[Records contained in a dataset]
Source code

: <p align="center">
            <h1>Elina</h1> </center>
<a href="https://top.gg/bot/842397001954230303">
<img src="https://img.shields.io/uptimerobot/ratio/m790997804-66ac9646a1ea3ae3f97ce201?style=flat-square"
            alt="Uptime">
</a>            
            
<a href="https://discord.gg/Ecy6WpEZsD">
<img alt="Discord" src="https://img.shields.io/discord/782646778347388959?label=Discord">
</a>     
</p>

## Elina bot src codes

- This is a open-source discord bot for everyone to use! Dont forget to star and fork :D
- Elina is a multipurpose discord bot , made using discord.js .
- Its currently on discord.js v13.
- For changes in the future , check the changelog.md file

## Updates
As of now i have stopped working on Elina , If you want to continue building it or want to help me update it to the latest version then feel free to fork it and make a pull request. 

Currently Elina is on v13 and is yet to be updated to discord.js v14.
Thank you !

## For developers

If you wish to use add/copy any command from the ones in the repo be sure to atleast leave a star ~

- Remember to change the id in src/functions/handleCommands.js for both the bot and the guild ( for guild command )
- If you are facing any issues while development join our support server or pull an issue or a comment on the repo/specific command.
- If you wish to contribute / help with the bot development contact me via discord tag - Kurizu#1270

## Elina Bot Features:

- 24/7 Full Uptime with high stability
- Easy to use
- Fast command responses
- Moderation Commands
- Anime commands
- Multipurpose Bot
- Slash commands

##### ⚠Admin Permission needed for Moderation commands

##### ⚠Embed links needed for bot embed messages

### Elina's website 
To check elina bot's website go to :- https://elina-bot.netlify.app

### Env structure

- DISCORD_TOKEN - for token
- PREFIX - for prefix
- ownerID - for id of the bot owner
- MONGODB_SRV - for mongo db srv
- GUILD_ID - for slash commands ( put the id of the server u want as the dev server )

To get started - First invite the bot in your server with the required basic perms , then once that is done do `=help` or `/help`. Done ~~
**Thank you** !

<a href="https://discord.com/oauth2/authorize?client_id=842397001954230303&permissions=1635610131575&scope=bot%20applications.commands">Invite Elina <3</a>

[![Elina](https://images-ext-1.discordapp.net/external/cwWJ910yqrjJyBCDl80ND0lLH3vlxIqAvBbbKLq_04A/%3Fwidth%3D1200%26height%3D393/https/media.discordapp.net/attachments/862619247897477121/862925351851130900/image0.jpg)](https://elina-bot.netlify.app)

DIRECTIVE — Show every line in the entries above that contains the string "want".

SOLVED EXERCISE —
As of now i have stopped working on Elina , If you want to continue building it or want to help me update it to the latest version then feel free to fork it and make a pull request. 
- GUILD_ID - for slash commands ( put the id of the server u want as the dev server )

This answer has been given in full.